The Huffington Post had three articles on SQ 755 but never bothered to look up the name and number of the referendum. Rachel Maddow did a wonderful section on Islamophobic lawmaking on her show (calling out Newt Gingrich for supporting a federal version of the measure!), but never mentions any particular legislation by name. The New York Times, the Washington Post...obviously all this is beneath their attention. All of the stories I'm seeing from the Left focus on the inherent Muslim-baiting nature of the referendum, First Amendment issues, and so on, which is worrisome, but not one of them mentions that Article 3, Section 2 knocks the argument for the necessity of the amendment out of the park. (Local Oklahoma newspapers, to their credit, did this--unfortunately, no one reads newspaper editorials anymore.) Liberal Oklahomans could have ended this nonsense in one local Fox interview (not cable Fox News) if they had actually addressed the fears and concerns that caused the referendum to be drafted in the first place, rather than trying to deliver a "no, that's racist and against the First Amendment" message to a campaign bolstered by thinly veiled racist sentiment and evangelical Christian opposition to the First Amendment. They preached exclusively to the choir.

For the first time, I'm actually sympathetic when Tea Party crazies complain that the mainstream media doesn't cover issues of importance to them. No, you can't reason with furious lunatic wingnuts, and you're not likely to persuade them.
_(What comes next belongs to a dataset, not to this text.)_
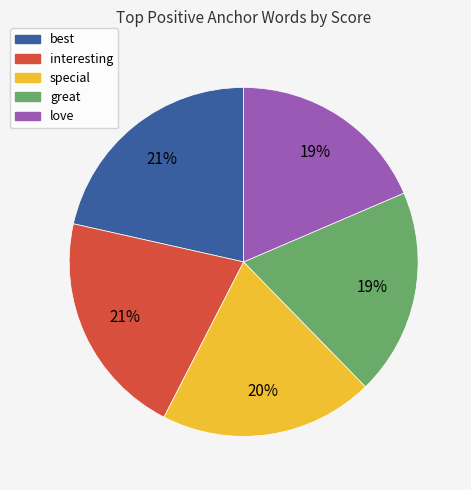

How many slices are in this pie chart?

5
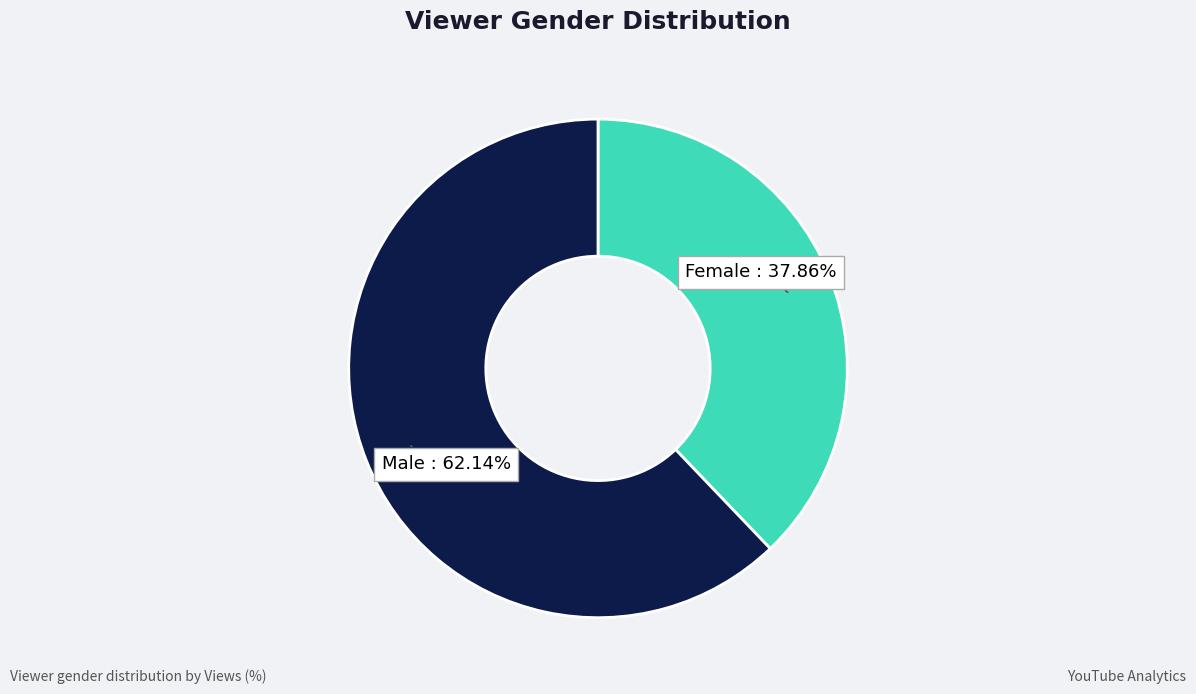

Is there a majority slice in this chart?

Yes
But do you really want the likes of Fox News to have a monopoly on their information? If we do not at least make an effort to respond to their fear-mongering, do they not have to turn to Fox News if they want to learn about Koran burning and anti-immigrant border fences?
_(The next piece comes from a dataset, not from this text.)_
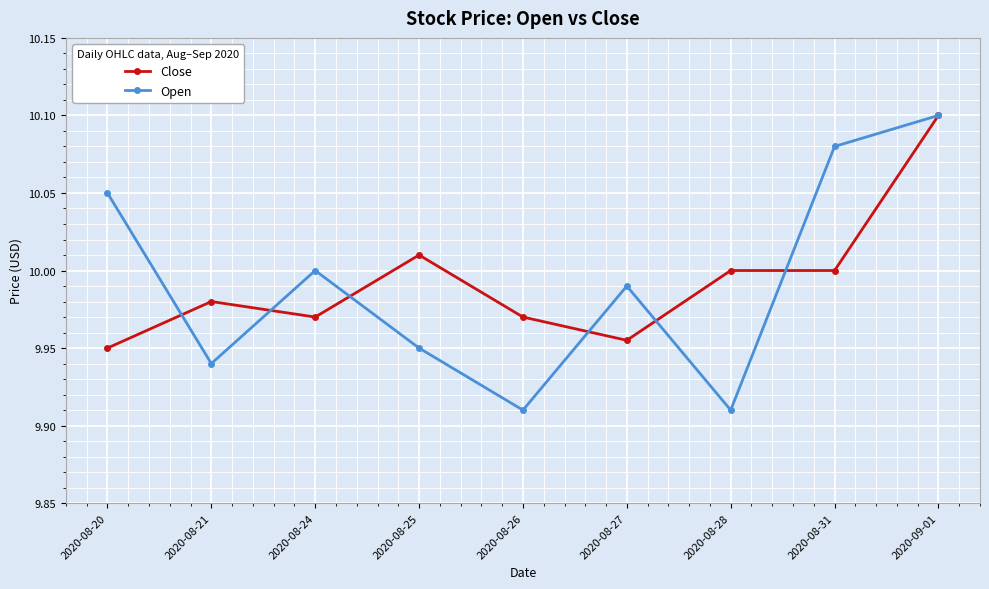

The Close series shows 6.8 at 2020-08-21. True or false?

False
If you want to stop a man from going to a lynching, you must first persuade him that it is safe to put down his pitchfork.

Oklahoma is mostly conservative, so the liberal media doesn't give a shit about Oklahoma. Since the liberal media doesn't give a shit about Oklahoma, Oklahomas swing conservative. And before you know it 70% of Oklahoma is voting for a "pre-emptive strike," as Duncan himself calls it, against the laws of another culture, simply because they don't understand the protections the law of the land offers them in their own. Seventy goddamn percent.
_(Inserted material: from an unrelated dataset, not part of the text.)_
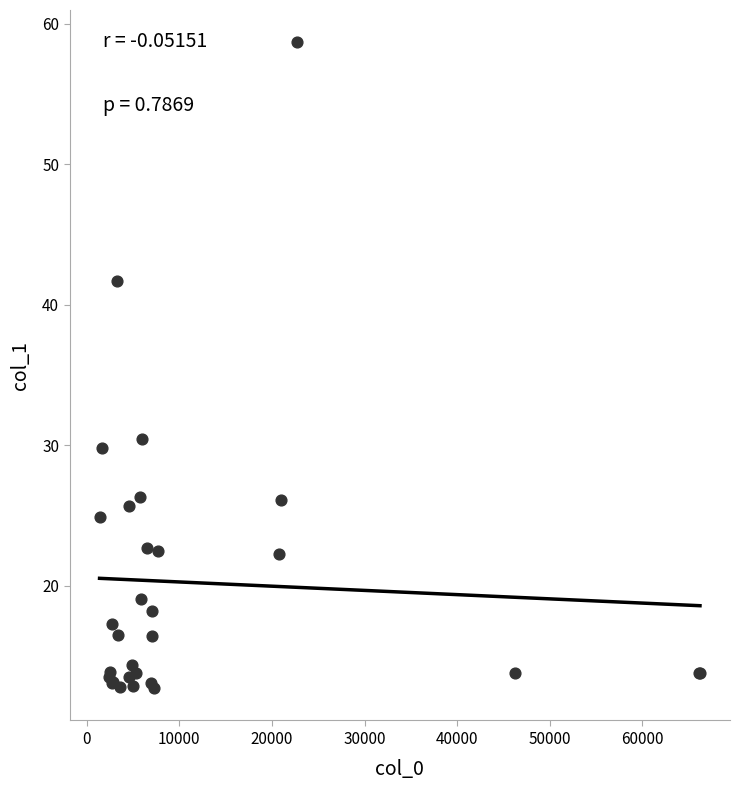

What Y value in the scatter plot is closest to 35?

30.5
This was a referendum. I don't care how frivolous it was, or how unlikely it seemed that it would pass. It was put to a fucking vote. The social role of the fourth estate is to produce an informed electorate. And Oklahoma does not, by any stretch of the imagination, have an informed electorate.

Look at the other, less publicized measures on the ballot. SQ 751 "requires that official State actions be in English." SQ 756 "prohibits making a person participate in a health care system." SQ 752 mandates that newly appointed judges "can not be lawyers...nor can they have a lawyer in their immediate family." That these issues were brought to referendum depresses me. This is the voice of people who feel they have lost their connection to power.

For a state signed to a federal government declared in its founding document to be by the people, of the people, for the people--all the people, not just blues or reds--that is simply not acceptable.